What is needed here is a faithful repeat of every entry, with no character changed.
--- --- ---
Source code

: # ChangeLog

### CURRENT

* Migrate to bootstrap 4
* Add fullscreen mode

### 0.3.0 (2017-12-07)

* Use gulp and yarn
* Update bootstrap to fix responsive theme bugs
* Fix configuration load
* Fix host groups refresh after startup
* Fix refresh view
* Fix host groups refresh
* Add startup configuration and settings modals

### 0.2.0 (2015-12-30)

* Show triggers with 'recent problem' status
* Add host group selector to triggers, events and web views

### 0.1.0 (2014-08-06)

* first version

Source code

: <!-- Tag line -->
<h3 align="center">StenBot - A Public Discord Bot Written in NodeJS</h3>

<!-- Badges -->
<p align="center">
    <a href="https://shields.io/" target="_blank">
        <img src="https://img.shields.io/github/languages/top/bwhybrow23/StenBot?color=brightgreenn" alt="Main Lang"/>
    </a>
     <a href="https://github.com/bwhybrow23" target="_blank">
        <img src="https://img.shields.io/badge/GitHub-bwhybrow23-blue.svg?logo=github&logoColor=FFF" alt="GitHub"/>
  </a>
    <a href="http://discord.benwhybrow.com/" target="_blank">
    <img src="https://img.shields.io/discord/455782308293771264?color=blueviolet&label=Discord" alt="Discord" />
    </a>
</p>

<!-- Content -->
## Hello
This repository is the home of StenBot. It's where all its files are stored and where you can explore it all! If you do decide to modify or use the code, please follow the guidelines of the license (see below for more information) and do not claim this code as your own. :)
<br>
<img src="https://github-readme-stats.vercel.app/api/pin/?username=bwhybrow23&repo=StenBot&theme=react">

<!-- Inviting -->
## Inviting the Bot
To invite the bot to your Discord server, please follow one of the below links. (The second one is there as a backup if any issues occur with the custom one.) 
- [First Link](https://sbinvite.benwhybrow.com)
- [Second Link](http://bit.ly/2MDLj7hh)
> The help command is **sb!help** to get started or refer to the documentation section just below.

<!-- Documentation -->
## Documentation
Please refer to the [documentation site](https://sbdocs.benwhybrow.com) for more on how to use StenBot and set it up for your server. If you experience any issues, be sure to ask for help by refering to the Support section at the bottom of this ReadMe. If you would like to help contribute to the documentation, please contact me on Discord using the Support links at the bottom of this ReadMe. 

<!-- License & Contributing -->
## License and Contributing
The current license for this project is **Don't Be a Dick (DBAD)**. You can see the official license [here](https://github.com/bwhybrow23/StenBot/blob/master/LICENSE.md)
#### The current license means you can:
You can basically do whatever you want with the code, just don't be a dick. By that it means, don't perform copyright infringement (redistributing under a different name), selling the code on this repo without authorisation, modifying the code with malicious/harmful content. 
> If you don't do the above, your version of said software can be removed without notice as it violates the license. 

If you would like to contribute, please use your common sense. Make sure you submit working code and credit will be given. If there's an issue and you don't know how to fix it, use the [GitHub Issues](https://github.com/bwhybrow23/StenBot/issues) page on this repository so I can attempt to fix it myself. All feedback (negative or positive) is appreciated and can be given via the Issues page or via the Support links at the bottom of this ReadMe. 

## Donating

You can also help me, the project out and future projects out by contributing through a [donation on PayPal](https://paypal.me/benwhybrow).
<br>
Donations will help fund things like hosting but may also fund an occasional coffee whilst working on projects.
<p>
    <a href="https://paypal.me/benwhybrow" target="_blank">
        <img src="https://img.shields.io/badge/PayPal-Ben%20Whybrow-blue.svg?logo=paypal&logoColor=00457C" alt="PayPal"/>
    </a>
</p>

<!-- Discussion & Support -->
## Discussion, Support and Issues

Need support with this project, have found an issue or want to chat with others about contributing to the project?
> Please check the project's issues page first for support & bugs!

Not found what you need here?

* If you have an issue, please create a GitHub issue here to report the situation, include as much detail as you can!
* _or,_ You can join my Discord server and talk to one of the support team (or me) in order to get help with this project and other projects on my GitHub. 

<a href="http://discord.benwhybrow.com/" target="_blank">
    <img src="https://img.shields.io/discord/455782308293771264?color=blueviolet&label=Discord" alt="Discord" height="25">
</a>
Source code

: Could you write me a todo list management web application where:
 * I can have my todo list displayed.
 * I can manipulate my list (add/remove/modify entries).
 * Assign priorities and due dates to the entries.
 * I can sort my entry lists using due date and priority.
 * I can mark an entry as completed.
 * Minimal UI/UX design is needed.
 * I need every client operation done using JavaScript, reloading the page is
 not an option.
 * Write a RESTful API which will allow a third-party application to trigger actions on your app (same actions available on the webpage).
--- --- ---
*ANSWER SPACE:*
Source code

: # ChangeLog

### CURRENT

* Migrate to bootstrap 4
* Add fullscreen mode

### 0.3.0 (2017-12-07)

* Use gulp and yarn
* Update bootstrap to fix responsive theme bugs
* Fix configuration load
* Fix host groups refresh after startup
* Fix refresh view
* Fix host groups refresh
* Add startup configuration and settings modals

### 0.2.0 (2015-12-30)

* Show triggers with 'recent problem' status
* Add host group selector to triggers, events and web views

### 0.1.0 (2014-08-06)

* first version

Source code

: <!-- Tag line -->
<h3 align="center">StenBot - A Public Discord Bot Written in NodeJS</h3>

<!-- Badges -->
<p align="center">
    <a href="https://shields.io/" target="_blank">
        <img src="https://img.shields.io/github/languages/top/bwhybrow23/StenBot?color=brightgreenn" alt="Main Lang"/>
    </a>
     <a href="https://github.com/bwhybrow23" target="_blank">
        <img src="https://img.shields.io/badge/GitHub-bwhybrow23-blue.svg?logo=github&logoColor=FFF" alt="GitHub"/>
  </a>
    <a href="http://discord.benwhybrow.com/" target="_blank">
    <img src="https://img.shields.io/discord/455782308293771264?color=blueviolet&label=Discord" alt="Discord" />
    </a>
</p>

<!-- Content -->
## Hello
This repository is the home of StenBot. It's where all its files are stored and where you can explore it all! If you do decide to modify or use the code, please follow the guidelines of the license (see below for more information) and do not claim this code as your own. :)
<br>
<img src="https://github-readme-stats.vercel.app/api/pin/?username=bwhybrow23&repo=StenBot&theme=react">

<!-- Inviting -->
## Inviting the Bot
To invite the bot to your Discord server, please follow one of the below links. (The second one is there as a backup if any issues occur with the custom one.) 
- [First Link](https://sbinvite.benwhybrow.com)
- [Second Link](http://bit.ly/2MDLj7hh)
> The help command is **sb!help** to get started or refer to the documentation section just below.

<!-- Documentation -->
## Documentation
Please refer to the [documentation site](https://sbdocs.benwhybrow.com) for more on how to use StenBot and set it up for your server. If you experience any issues, be sure to ask for help by refering to the Support section at the bottom of this ReadMe. If you would like to help contribute to the documentation, please contact me on Discord using the Support links at the bottom of this ReadMe. 

<!-- License & Contributing -->
## License and Contributing
The current license for this project is **Don't Be a Dick (DBAD)**. You can see the official license [here](https://github.com/bwhybrow23/StenBot/blob/master/LICENSE.md)
#### The current license means you can:
You can basically do whatever you want with the code, just don't be a dick. By that it means, don't perform copyright infringement (redistributing under a different name), selling the code on this repo without authorisation, modifying the code with malicious/harmful content. 
> If you don't do the above, your version of said software can be removed without notice as it violates the license. 

If you would like to contribute, please use your common sense. Make sure you submit working code and credit will be given. If there's an issue and you don't know how to fix it, use the [GitHub Issues](https://github.com/bwhybrow23/StenBot/issues) page on this repository so I can attempt to fix it myself. All feedback (negative or positive) is appreciated and can be given via the Issues page or via the Support links at the bottom of this ReadMe. 

## Donating

You can also help me, the project out and future projects out by contributing through a [donation on PayPal](https://paypal.me/benwhybrow).
<br>
Donations will help fund things like hosting but may also fund an occasional coffee whilst working on projects.
<p>
    <a href="https://paypal.me/benwhybrow" target="_blank">
        <img src="https://img.shields.io/badge/PayPal-Ben%20Whybrow-blue.svg?logo=paypal&logoColor=00457C" alt="PayPal"/>
    </a>
</p>

<!-- Discussion & Support -->
## Discussion, Support and Issues

Need support with this project, have found an issue or want to chat with others about contributing to the project?
> Please check the project's issues page first for support & bugs!

Not found what you need here?

* If you have an issue, please create a GitHub issue here to report the situation, include as much detail as you can!
* _or,_ You can join my Discord server and talk to one of the support team (or me) in order to get help with this project and other projects on my GitHub. 

<a href="http://discord.benwhybrow.com/" target="_blank">
    <img src="https://img.shields.io/discord/455782308293771264?color=blueviolet&label=Discord" alt="Discord" height="25">
</a>
Source code

: Could you write me a todo list management web application where:
 * I can have my todo list displayed.
 * I can manipulate my list (add/remove/modify entries).
 * Assign priorities and due dates to the entries.
 * I can sort my entry lists using due date and priority.
 * I can mark an entry as completed.
 * Minimal UI/UX design is needed.
 * I need every client operation done using JavaScript, reloading the page is
 not an option.
 * Write a RESTful API which will allow a third-party application to trigger actions on your app (same actions available on the webpage).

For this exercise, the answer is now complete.